GIVEN RECORDS –
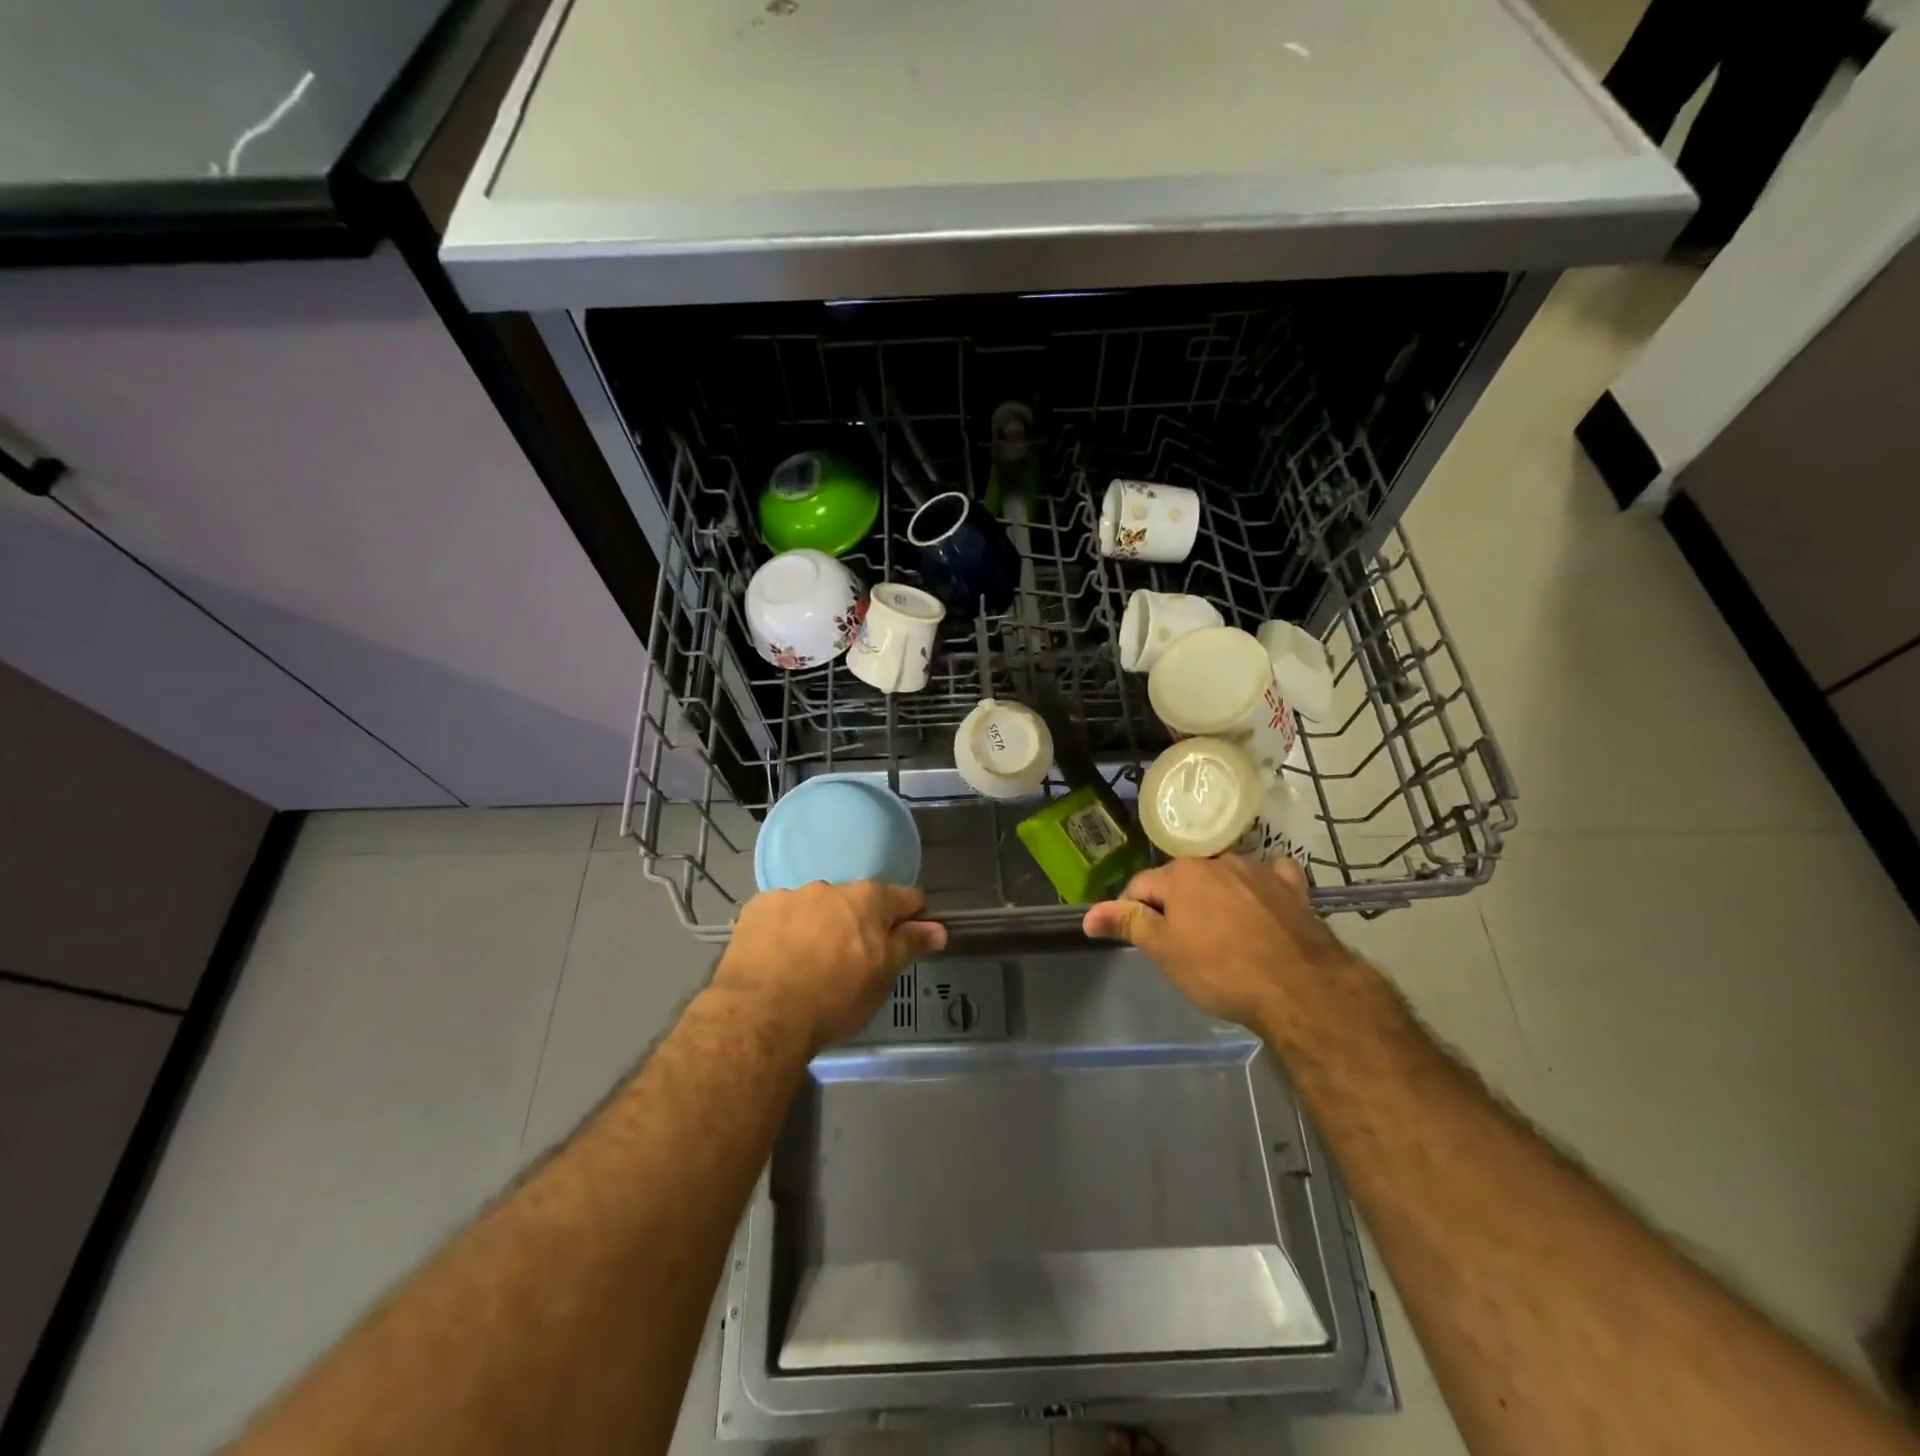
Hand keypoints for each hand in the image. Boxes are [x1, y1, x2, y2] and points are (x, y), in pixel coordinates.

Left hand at [715, 881, 946, 1051]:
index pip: (906, 898)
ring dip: (819, 924)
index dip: (911, 916)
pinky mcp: (757, 908)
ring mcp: (792, 895)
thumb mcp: (883, 976)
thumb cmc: (835, 998)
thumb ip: (910, 944)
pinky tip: (776, 957)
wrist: (763, 1014)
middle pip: (856, 901)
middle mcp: (832, 887)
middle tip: (850, 959)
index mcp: (870, 900)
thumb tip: (938, 928)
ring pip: (815, 906)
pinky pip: (779, 914)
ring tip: (807, 962)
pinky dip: (783, 930)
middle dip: (858, 922)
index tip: (908, 936)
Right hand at [1083, 856, 1352, 1027]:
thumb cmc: (1220, 970)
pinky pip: (1270, 878)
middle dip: (1175, 906)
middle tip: (1181, 946)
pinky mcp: (1292, 888)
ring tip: (1222, 937)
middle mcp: (1216, 861)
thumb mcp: (1164, 951)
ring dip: (1215, 898)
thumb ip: (1127, 924)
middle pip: (1182, 881)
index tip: (1142, 941)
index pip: (1140, 887)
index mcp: (1180, 874)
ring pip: (1223, 879)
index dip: (1133, 913)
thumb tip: (1088, 914)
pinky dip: (1261, 889)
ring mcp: (1257, 871)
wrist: (1299, 988)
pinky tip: (1264, 908)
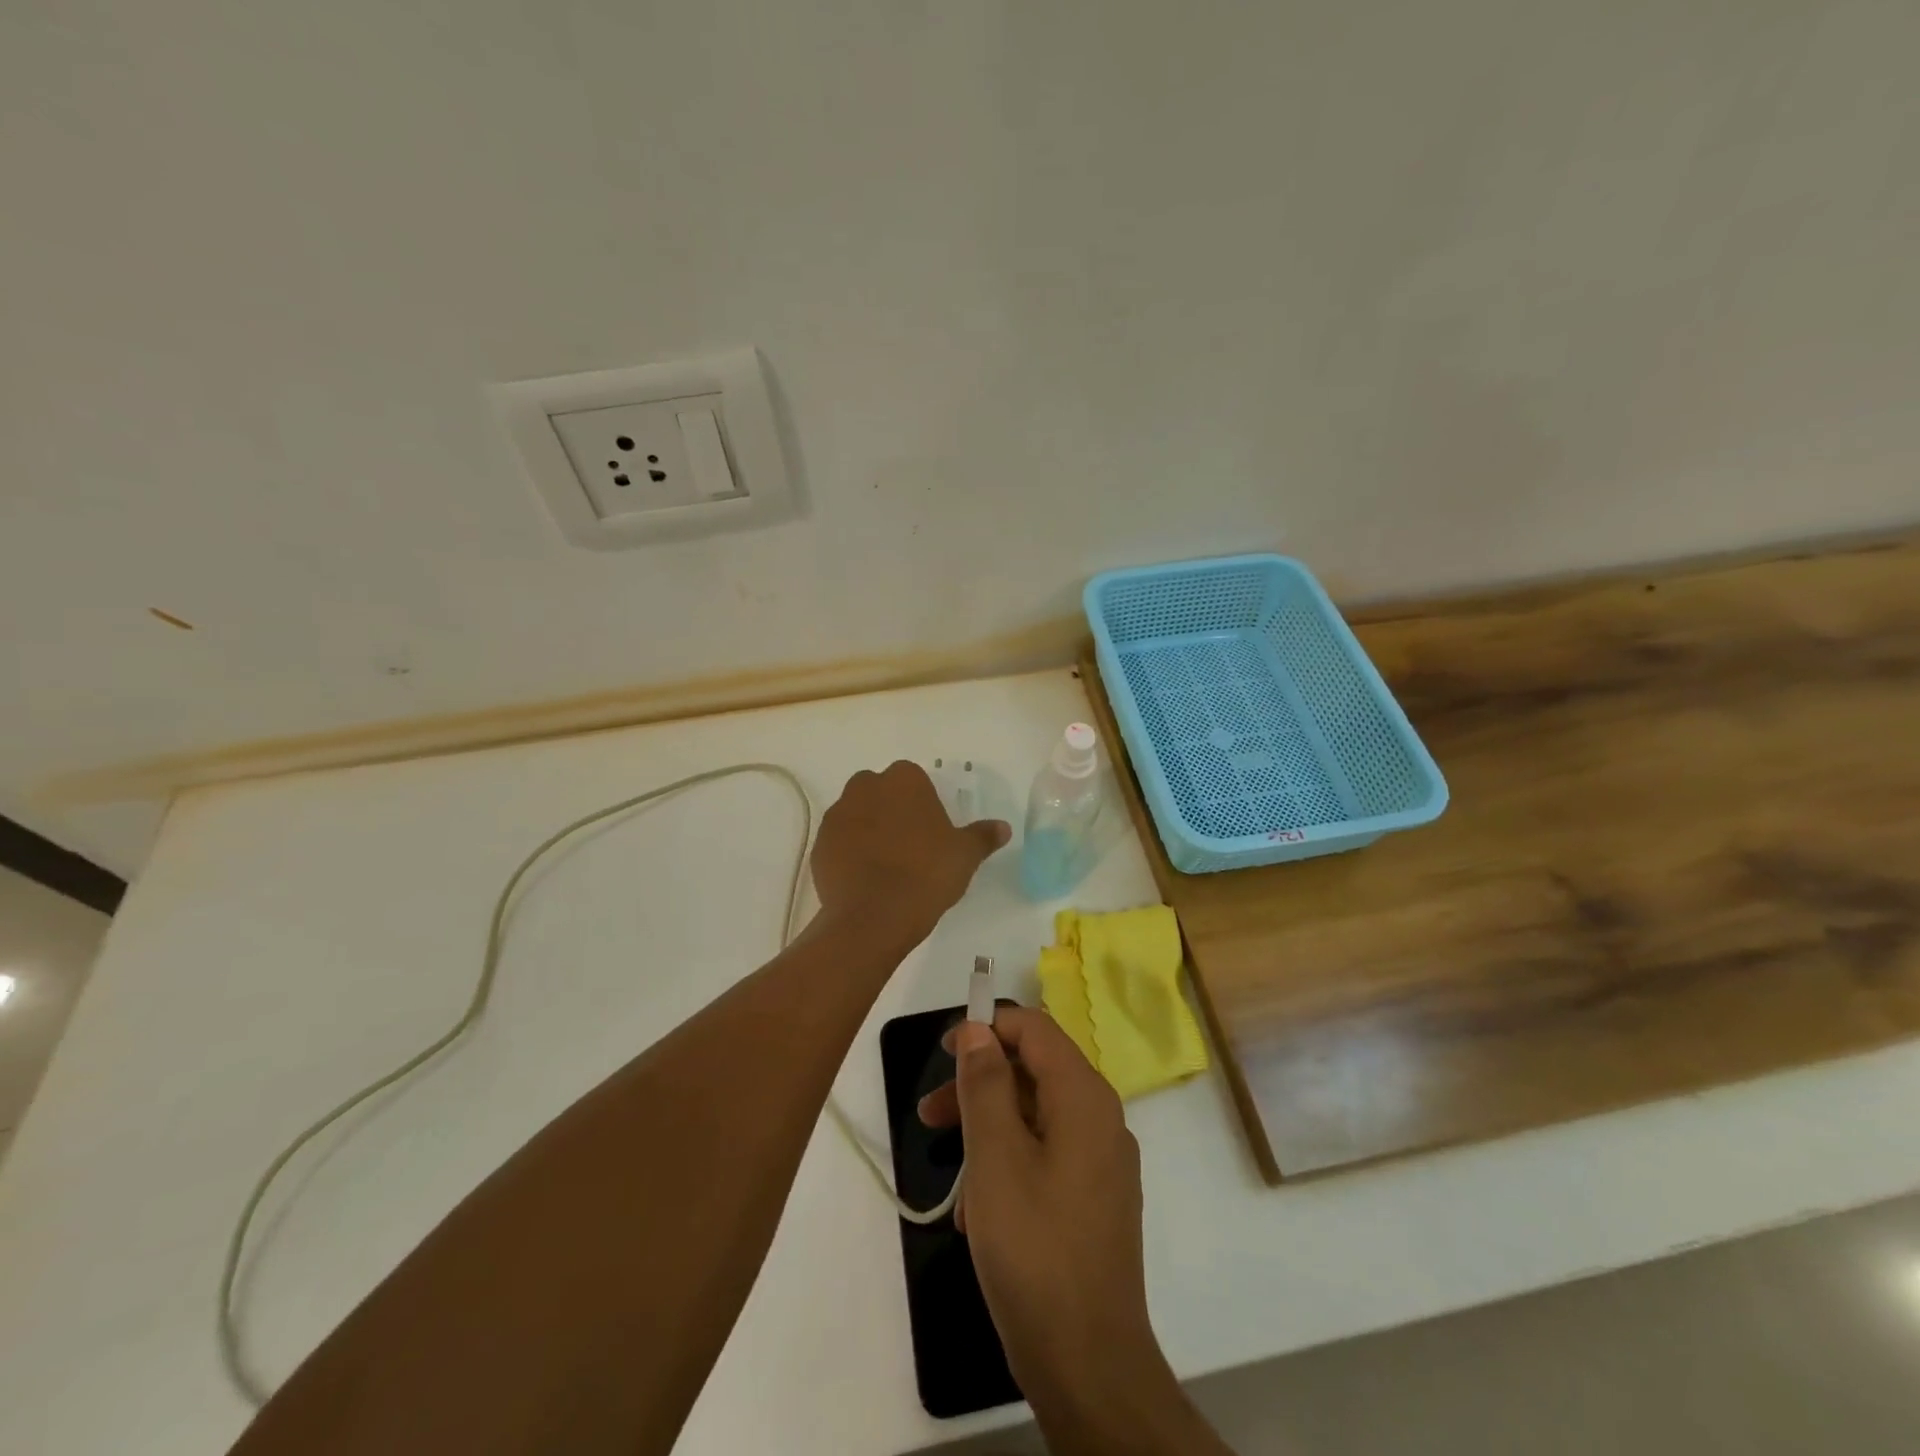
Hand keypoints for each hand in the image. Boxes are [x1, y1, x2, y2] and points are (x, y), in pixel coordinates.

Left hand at [810, 761, 1008, 944]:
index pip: (913, 780)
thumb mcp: (965, 855)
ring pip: (857, 815)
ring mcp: (837, 815)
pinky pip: (839, 842)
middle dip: (891, 811)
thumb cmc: (926, 874)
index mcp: (903, 780)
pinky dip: (849, 854)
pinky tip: (865, 879)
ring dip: (868, 830)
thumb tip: (1003, 827)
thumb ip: (983, 836)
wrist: (873, 915)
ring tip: (886, 866)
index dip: (922, 804)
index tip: (931, 830)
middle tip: (910, 845)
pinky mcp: (819, 844)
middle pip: (880, 792)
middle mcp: (865, 787)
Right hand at [921, 1009, 1204, 1451]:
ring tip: (947, 1166)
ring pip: (1036, 1115)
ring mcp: (1101, 1161)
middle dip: (978, 1082)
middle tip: (929, 1113)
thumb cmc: (1034, 1248)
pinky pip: (1046, 1154)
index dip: (988, 1027)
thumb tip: (978, 1031)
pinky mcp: (1094, 1198)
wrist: (1089, 1363)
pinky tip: (978, 1207)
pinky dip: (1007, 1160)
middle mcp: (1100, 1118)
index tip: (943, 1052)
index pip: (1035, 1029)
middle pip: (1033, 1071)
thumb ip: (985, 1084)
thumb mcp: (995, 1157)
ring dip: (987, 1125)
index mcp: (1084, 1097)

PROBLEM TO SOLVE – Set down nothing but the lines from the one with "index dip: (922, 804)" through the end of the records, keeping each line exactly as written and including both ends.

OUTPUT BELOW –
index dip: (922, 804)
index tip: (931, 830)
middle tip: (910, 845)
pinky mcp: (819, 844)
middle pip: (880, 792)
middle mcp: (865, 787)
Right hand at [921, 1009, 1204, 1451]:
ring tip: (947, 1166)
ring pip: (1036, 1115)
ring mcp: (1101, 1161)
middle dip: (978, 1082)
middle tip: (929, 1113)
thumb cmc: (1034, 1248)
pinky pip: (1046, 1154)
index dip: (988, 1027)
thumb tip: (978, 1031)
pinky mcp: (1094, 1198)
wrist: (1089, 1363)
pinky tip: (978, 1207)
pinky dip: (1007, 1160)
middle mcp: (1100, 1118)
index tip: (943, 1052)
index pip: (1035, 1029)
middle pip: (1033, 1071)
thumb ip: (985, 1084)
thumb mcp: (995, 1157)
ring dip: (987, 1125)
index mcp: (1084, 1097)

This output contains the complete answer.